You can’t imagine how many sachets we sold at a markup that would endear me to every CFO in the world. My potpourri confections were truly inspiring, not like Hamilton’s vision.
“A sad, pungent smell of old ladies and heartbreak,” wrote the novelist Angela Carter. The French call it potpourri because that means “rotten pot.”
Again, I was ahead of myself.
Potpourri today is largely a failure of the imagination: rose and lavender. (“Vapourri,” or sprays, and plug-in air fresheners are also big on things like “pound cake,” popular with the diet-weakened.)

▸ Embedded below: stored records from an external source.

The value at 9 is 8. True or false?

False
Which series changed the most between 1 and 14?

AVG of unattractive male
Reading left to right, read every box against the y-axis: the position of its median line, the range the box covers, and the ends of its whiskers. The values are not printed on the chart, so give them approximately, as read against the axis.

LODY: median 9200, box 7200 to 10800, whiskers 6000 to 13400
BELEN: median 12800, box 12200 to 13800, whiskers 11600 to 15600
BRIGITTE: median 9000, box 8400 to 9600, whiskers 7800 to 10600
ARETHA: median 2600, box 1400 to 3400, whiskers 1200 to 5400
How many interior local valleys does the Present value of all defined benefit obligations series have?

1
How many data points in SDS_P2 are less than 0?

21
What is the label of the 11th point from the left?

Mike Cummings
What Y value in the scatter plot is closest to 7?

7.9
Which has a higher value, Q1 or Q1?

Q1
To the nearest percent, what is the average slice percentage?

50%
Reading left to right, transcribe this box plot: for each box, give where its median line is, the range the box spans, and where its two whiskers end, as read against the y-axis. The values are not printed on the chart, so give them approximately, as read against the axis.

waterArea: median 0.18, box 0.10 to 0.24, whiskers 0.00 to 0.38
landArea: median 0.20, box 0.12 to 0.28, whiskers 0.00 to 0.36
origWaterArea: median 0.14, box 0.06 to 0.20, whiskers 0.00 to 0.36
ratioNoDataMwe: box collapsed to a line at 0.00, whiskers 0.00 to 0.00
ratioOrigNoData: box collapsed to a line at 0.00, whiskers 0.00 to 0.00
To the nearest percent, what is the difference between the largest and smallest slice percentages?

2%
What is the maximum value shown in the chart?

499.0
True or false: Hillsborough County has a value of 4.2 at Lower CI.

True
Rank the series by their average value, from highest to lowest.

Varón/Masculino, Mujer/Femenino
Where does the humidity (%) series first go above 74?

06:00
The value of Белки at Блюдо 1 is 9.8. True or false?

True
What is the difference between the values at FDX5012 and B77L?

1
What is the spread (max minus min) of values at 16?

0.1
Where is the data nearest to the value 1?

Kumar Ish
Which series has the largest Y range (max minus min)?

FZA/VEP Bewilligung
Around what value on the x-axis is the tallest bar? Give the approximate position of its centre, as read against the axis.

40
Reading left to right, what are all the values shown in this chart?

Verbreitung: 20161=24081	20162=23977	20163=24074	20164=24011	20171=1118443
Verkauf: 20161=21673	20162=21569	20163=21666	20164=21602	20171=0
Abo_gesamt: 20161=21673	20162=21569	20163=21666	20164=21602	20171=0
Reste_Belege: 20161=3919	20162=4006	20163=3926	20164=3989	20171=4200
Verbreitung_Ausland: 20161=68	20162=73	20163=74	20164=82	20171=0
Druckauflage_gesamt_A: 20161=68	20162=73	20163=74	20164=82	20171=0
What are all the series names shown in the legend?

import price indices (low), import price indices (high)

Ouch! We sold no pound cake sachets or potpourri at Victoria’s Secret. In today’s world, knowing the affect of vanilla, lavendar, licorice and cinnamon buns smells in activating blood flow in sex organs, I might be forced to change my ways.
Hamilton notes a long list of possible ingredients for our potpourri. Consider that the “top notes in Gucci’s Guilty Pour Femme are lilac and geranium. Bond No. 9’s “High Line” is based on plants in Section 1 of Manhattan’s elevated park: redleaf rose, grape hyacinth, Lady Jane tulips and bur oak. Hermès’s new fragrance, Un Jardin Sur Le Toit, is based on what grows on their rooftop garden on Faubourg Saint-Honoré in Paris.”
I’ve never made potpourri at home, but considering the possibility, it’s a rather enchanting idea.